Problem statement:
Output only the lines below from the one containing "writing board [265,125,316,170]" to the one containing "tissue box [924,565,1043,640]", exactly as written, both ends kept.

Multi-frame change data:

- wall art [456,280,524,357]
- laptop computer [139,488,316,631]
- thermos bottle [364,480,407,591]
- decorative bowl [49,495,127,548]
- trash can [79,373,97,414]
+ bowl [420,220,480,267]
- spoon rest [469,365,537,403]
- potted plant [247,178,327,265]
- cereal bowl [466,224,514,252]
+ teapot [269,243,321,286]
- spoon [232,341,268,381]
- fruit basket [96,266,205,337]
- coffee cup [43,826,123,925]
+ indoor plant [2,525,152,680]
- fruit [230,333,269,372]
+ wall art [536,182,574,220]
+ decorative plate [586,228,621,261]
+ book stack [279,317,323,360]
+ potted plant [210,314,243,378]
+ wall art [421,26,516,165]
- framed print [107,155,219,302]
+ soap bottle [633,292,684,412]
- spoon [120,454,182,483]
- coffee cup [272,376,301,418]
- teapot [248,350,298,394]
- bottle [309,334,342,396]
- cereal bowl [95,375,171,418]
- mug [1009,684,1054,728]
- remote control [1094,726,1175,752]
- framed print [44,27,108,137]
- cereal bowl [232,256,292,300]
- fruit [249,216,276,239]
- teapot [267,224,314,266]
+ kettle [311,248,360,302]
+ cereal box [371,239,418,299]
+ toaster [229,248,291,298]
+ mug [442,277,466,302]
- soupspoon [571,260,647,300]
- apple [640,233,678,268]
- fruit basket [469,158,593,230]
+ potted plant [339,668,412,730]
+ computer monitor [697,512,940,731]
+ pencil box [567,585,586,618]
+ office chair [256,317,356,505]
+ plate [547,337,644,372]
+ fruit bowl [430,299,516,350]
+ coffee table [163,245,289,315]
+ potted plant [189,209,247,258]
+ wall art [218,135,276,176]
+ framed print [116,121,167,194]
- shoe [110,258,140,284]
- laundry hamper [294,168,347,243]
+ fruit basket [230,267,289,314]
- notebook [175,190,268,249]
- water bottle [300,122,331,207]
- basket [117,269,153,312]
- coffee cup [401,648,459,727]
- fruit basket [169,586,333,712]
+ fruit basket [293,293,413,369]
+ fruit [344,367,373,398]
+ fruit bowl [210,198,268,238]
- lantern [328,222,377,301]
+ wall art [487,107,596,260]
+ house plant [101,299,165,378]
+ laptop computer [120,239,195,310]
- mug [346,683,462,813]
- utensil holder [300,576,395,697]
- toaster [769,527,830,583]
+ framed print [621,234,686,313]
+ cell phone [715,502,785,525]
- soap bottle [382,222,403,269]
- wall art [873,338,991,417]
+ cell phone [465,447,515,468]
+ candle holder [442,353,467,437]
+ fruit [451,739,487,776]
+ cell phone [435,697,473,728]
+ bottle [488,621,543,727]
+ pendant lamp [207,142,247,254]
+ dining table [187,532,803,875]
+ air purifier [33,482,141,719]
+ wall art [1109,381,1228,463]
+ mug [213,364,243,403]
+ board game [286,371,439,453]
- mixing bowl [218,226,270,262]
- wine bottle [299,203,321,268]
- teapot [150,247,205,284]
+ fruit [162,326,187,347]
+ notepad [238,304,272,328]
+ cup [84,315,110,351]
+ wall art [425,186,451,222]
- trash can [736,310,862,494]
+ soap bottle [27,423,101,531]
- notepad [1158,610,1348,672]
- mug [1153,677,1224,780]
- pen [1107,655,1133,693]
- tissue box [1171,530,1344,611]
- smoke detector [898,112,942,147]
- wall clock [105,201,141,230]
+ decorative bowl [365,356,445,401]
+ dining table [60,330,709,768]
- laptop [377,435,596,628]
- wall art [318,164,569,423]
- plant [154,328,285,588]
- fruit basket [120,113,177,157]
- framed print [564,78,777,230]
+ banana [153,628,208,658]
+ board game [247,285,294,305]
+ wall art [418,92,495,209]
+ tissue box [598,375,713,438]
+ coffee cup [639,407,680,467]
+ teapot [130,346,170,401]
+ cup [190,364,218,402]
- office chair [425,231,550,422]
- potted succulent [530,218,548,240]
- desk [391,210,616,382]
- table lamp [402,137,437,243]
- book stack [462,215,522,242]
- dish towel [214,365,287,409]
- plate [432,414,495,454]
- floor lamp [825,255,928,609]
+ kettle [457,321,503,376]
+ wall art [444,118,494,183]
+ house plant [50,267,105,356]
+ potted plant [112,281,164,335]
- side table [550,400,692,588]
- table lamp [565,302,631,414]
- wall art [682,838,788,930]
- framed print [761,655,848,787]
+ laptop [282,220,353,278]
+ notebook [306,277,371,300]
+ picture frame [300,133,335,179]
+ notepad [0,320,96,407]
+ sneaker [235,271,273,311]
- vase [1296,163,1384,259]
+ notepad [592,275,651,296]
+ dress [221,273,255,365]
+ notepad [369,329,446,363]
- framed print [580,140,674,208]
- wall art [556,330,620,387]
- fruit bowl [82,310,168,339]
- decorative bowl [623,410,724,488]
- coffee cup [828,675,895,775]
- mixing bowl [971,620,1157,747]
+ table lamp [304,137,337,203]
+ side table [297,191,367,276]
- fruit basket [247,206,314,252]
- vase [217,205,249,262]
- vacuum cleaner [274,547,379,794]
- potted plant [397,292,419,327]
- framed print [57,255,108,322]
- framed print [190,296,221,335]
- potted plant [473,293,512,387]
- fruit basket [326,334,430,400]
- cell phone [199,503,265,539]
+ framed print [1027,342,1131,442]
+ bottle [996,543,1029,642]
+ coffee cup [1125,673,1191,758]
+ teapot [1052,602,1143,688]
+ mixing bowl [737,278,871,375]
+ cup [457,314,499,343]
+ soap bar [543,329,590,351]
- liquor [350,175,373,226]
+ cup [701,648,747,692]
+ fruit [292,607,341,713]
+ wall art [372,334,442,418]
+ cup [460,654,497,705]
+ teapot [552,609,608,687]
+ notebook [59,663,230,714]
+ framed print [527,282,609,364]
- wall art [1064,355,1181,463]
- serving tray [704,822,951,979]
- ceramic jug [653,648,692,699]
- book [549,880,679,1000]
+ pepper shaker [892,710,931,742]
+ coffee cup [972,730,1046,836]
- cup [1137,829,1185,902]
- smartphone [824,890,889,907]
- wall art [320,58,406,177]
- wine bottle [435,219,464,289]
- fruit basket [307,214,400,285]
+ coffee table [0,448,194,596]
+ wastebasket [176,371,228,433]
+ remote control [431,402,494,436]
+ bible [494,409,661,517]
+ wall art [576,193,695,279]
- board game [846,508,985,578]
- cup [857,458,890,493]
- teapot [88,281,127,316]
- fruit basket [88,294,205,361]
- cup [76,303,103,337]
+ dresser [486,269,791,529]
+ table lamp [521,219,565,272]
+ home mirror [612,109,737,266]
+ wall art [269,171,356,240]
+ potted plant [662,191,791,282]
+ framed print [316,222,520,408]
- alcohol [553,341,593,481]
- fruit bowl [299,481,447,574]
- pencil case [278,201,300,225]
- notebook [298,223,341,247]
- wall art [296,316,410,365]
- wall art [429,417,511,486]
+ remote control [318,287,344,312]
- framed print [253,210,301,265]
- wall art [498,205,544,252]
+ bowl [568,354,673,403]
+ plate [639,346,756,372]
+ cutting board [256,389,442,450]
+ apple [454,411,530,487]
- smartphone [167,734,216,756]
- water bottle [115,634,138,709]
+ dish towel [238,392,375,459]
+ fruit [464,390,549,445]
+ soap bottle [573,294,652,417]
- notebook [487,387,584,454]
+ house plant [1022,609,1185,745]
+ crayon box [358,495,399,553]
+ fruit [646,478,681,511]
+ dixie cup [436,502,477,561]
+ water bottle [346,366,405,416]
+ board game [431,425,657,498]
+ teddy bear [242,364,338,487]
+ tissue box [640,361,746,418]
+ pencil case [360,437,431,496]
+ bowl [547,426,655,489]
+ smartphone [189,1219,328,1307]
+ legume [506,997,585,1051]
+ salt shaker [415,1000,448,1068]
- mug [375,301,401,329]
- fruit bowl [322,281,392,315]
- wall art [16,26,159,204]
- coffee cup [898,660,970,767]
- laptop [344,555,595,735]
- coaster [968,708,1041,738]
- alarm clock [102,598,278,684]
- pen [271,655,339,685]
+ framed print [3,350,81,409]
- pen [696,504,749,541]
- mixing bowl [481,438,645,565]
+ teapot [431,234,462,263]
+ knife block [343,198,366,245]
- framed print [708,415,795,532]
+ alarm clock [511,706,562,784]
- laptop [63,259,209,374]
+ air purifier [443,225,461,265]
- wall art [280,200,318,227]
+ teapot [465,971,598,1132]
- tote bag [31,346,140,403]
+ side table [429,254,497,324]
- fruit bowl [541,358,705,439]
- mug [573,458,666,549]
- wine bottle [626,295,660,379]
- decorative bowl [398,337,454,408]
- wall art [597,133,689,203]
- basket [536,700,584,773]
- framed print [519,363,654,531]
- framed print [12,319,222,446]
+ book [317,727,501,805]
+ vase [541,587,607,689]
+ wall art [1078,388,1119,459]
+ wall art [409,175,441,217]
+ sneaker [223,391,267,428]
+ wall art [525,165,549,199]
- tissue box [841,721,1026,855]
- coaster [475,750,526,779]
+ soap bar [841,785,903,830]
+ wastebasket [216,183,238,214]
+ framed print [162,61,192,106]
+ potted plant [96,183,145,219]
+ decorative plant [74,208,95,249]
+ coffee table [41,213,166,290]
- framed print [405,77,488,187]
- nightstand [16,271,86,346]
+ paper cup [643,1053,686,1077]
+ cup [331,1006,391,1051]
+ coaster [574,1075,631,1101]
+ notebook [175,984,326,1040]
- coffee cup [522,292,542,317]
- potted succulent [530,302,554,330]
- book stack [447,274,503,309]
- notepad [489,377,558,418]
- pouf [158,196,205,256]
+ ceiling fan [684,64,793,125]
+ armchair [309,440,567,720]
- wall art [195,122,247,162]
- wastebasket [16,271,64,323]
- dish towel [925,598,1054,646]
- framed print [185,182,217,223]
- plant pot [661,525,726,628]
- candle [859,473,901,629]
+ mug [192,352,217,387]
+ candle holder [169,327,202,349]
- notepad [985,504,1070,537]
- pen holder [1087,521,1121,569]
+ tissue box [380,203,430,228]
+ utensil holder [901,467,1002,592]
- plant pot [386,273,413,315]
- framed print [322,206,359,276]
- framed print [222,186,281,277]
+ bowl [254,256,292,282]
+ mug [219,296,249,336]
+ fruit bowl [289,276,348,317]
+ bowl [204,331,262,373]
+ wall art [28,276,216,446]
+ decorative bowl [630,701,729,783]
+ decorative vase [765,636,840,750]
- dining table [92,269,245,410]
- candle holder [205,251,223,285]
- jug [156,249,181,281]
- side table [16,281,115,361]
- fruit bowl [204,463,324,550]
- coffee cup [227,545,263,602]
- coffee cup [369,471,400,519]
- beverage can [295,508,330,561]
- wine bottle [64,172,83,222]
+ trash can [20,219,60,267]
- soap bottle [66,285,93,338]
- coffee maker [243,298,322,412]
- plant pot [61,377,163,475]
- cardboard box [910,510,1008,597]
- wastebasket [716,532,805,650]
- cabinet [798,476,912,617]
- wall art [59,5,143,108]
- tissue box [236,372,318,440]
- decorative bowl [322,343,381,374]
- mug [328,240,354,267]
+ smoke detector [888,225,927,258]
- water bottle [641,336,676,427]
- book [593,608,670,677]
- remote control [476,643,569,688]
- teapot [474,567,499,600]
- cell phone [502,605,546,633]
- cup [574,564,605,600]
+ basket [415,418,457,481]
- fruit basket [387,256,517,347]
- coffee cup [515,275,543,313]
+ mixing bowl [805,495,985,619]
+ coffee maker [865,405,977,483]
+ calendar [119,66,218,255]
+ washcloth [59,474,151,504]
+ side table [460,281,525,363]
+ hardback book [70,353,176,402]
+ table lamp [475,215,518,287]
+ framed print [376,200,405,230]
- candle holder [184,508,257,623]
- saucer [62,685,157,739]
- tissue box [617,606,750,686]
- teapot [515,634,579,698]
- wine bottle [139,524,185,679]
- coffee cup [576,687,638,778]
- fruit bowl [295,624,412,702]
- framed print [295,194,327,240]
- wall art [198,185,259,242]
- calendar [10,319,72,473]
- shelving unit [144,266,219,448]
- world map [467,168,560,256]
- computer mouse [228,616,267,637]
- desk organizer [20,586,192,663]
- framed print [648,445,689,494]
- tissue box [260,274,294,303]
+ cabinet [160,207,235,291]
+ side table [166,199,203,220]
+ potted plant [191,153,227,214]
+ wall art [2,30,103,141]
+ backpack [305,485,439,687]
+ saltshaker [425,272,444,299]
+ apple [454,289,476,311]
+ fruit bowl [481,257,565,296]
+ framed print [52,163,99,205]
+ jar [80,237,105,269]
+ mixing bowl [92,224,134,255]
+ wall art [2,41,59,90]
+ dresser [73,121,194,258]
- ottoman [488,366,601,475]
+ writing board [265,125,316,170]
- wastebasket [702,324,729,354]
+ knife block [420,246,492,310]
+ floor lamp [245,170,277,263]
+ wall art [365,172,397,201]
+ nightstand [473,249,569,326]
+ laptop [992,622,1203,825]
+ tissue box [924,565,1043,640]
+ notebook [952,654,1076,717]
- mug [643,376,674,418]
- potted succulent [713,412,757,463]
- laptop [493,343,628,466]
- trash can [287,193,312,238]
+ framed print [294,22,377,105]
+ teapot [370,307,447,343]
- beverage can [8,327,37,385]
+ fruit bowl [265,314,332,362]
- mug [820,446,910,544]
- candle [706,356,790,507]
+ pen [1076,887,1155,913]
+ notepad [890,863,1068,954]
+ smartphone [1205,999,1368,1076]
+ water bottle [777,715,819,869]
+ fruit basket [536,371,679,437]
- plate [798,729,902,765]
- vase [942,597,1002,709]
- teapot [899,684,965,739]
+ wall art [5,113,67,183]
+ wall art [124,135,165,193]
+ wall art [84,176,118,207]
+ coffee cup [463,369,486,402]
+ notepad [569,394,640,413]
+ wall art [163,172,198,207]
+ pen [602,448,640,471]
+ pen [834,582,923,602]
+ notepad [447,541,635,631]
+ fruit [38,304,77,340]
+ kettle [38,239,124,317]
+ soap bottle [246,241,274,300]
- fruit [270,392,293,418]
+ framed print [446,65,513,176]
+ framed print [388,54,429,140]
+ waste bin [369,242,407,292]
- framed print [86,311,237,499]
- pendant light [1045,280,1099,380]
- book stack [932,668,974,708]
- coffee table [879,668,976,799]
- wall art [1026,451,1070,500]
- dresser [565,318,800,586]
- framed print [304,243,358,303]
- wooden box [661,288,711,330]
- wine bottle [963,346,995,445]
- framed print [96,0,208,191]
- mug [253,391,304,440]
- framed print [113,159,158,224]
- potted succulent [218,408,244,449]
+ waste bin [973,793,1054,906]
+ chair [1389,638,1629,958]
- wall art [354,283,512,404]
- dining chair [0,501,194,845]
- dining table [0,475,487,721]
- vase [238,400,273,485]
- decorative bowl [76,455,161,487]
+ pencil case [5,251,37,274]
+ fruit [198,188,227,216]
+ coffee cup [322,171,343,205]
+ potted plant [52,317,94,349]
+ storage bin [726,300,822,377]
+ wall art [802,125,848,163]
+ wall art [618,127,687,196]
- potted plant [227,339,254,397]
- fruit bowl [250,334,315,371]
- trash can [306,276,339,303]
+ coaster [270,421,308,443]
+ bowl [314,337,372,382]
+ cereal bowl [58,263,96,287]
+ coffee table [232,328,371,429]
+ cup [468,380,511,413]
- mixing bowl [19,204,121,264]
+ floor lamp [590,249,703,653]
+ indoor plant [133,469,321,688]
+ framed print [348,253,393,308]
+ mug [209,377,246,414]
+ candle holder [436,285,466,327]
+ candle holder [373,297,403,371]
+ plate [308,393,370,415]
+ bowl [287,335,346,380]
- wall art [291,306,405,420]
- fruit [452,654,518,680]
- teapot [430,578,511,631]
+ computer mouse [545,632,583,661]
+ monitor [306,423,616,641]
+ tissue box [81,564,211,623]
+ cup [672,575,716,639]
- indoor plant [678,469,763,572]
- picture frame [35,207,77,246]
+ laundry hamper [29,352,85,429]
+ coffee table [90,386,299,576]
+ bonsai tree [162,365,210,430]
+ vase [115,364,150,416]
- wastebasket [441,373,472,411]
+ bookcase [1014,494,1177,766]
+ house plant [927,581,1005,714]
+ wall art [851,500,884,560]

Written solution:
+ writing board [265,125,316,170]
- wastebasket [702,324,729,354]
+ knife block [420,246,492,310]
+ floor lamp [245,170,277,263]
+ wall art [365,172,397,201]
+ nightstand [473,249,569,326]
+ laptop [992,622,1203,825]
+ tissue box [924,565,1043,640]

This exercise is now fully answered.